The concept of normal distribution is based on Central Limit Theorem (CLT), which implies that the population of all possible samples of size n drawn from a population with mean μ and variance σ2 approximates a normal distribution with mean μ and σ2∕n when n increases towards infinity. Checking the normality of variables is important to remove outliers so that the prediction process does not get influenced. Presence of outliers not only deviates the predicted values but would also destabilize the predictive model. The following sample code and example show how to check normality graphically and interpret the same.

To test out the normal distribution, we can use the mean, median, and mode for some of the variables:

> mean(Cars93$Price)

[1] 19.50968

> median(Cars93$Price)

[1] 17.7

> sd(Cars93$Price)

[1] 9.65943

> var(Cars93$Price)

[1] 93.30458

> skewness(Cars93$Price)

[1] 1.483982

ggplot(data=Cars93, aes(Cars93$Price)) + geom_density(fill="blue")

From the preceding image, we can conclude that the price variable is positively skewed because of the presence of some outlier values on the right-hand side of the distribution. The mean of the price variable is inflated and greater than the mode because the mean is subject to extreme fluctuations.

Now let's try to understand a case where normal distribution can be used to answer any hypothesis.

Suppose the variable mileage per gallon on a highway is normally distributed with a mean of 29.08 and a standard deviation of 5.33. What is the probability that a new car would provide a mileage of 35?

> pnorm(35,mean(Cars93$MPG.highway),sd(Cars93$MPG.highway),lower.tail = F)

[1] 0.1336708

Hence the required probability that a new car would provide a mileage of 35 is 13.36%, since the expected mean is higher than the actual mean; the lower tail is equivalent to false.

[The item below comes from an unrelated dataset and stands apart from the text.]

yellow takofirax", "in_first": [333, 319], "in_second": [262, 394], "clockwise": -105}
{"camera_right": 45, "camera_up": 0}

Binomial probability distribution

Binomial distribution is known as discrete probability distribution. It describes the outcome of an experiment. Each trial is assumed to have only two outcomes: either success or failure, either yes or no. For instance, in the Cars93 dataset variable, whether manual transmission is available or not is represented as yes or no.

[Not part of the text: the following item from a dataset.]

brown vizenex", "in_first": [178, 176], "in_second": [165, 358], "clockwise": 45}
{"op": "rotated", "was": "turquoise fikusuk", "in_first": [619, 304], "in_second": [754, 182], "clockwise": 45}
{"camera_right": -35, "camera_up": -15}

Let's take an example to explain where binomial distribution can be used. The probability of a defective car given a specific component is not functioning is 0.1%. You have 93 cars manufactured. What is the probability that at least 1 defective car can be detected from the current lot of 93:

> pbinom(1,93,prob = 0.1)

[1] 0.0006293772

So the required probability that a defective car can get identified in a lot of 93 cars is 0.0006, which is very less, given the condition that the probability of a defective part is 0.10.

Poisson probability distribution

Poisson distribution is for count data where, given the data and information about an event, you can predict the probability of any number occurring within that limit using the Poisson probability distribution.

Let's take an example. Suppose 200 customers on an average visit a particular e-commerce website portal every minute. Then find the probability of having 250 customers visit the same website in a minute:

> ppois(250,200,lower.tail = F)

[1] 0.0002846214

Hence, the required probability is 0.0002, which is very rare. Apart from the aforementioned common probability distributions, which are used very frequently, there are many other distributions that can be used in rare situations.